Semana Santa

 en Jorge Valencia Munguía

Jorge Valencia*

Para los católicos mexicanos, la Semana Santa es la época en que no pueden faltar las vacaciones. Guayabitos se puebla de peregrinos que pretenden vivir la pasión de Cristo con el ardor de la espalda sin bloqueador, la laceración del traje de baño de una talla ajustada al presupuesto de hace dos temporadas y la moral cuestionada por un novio conseguido de último momento en Facebook.
Todos tienen el derecho de divertirse. Divertirse significa gastar con una tarjeta de crédito prestada para solventar una aventura anclada al lastre de una familia numerosa. Ni modo de no llevar a la abuela. Ni modo de no llevarla con su silla de ruedas, su piyama de felpa que le los bisnietos le regalaron en Navidad y el perico que dice cosas tan bonitas cuando la tía Nena le da cacahuates pelados, una manzana rallada y le canta “Cucurrucucú, paloma”.
El Váliant 72 aguanta un piano. A la tía Nena con papá y mamá adelante, la abuela con la jaula del perico, las gemelas con su novio de Facebook y el hermanito menor que cada quince minutos quiere bajarse del coche para hacer pipí.
El rosario lo rezan con la devoción de un Domingo de Ramos. Encomiendan su suerte a la clemencia de las letanías y de las balatas que chirrían el temor de una desgracia.
Guayabitos se prepara para los oficios. El calvario empieza por conseguir una habitación suficiente. Luego, pagarla a precio de temporada alta.

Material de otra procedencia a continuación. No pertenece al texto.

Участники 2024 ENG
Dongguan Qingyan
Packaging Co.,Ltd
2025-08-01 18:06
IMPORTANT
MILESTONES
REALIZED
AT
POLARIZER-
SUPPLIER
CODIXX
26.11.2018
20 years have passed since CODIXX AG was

Una vez instalados, chapotear dentro de un mar sereno, sólo agitado por los bucitos multitudinarios y la algarabía hacinada de los creyentes que ofrecen su incomodidad por quien soportó la cruz y los clavos.
La fe sobra.
El Viernes Santo se celebra con un coctel de camarones sin verdura (algo hay que ofrecer), el silencio de la procesión a lo largo de la playa, sin sandalias para empatizar, y un magro presupuesto. “¿Por qué me has abandonado?”, rezan al Señor en voz alta cuando se pagan los cocos con doble chile (para martirizar el paladar) y la vuelta con la silla de ruedas de la abuela empujada sobre la insensatez de la arena.

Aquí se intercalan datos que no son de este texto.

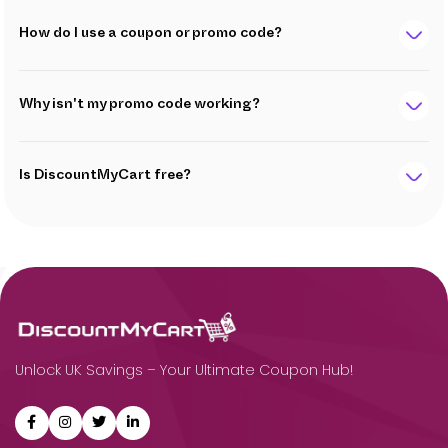
How do I use a coupon or promo code?
Why isn't my promo code working?
Is DiscountMyCart free?
Unlock UK Savings – Your Ultimate Coupon Hub!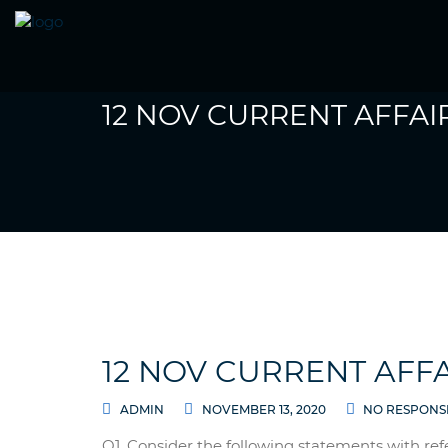
12 NOV CURRENT AFFAI
12 NOV CURRENT AFFA
ADMIN
NOVEMBER 13, 2020
NO RESPONS
Q1. Consider the following statements with ref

La piedad alcanza para una noche más aunque se omita la cena y el desayuno del día siguiente (excepto para la abuela y el perico). Empacar lo poco que cabe en una maleta mojada, la toalla sobre el traje de baño y una última oración que alcanza para el camino de vuelta.
Podría no haber vacaciones. Pero el sacrificio lo reclama. La fe alcanza para eso y más.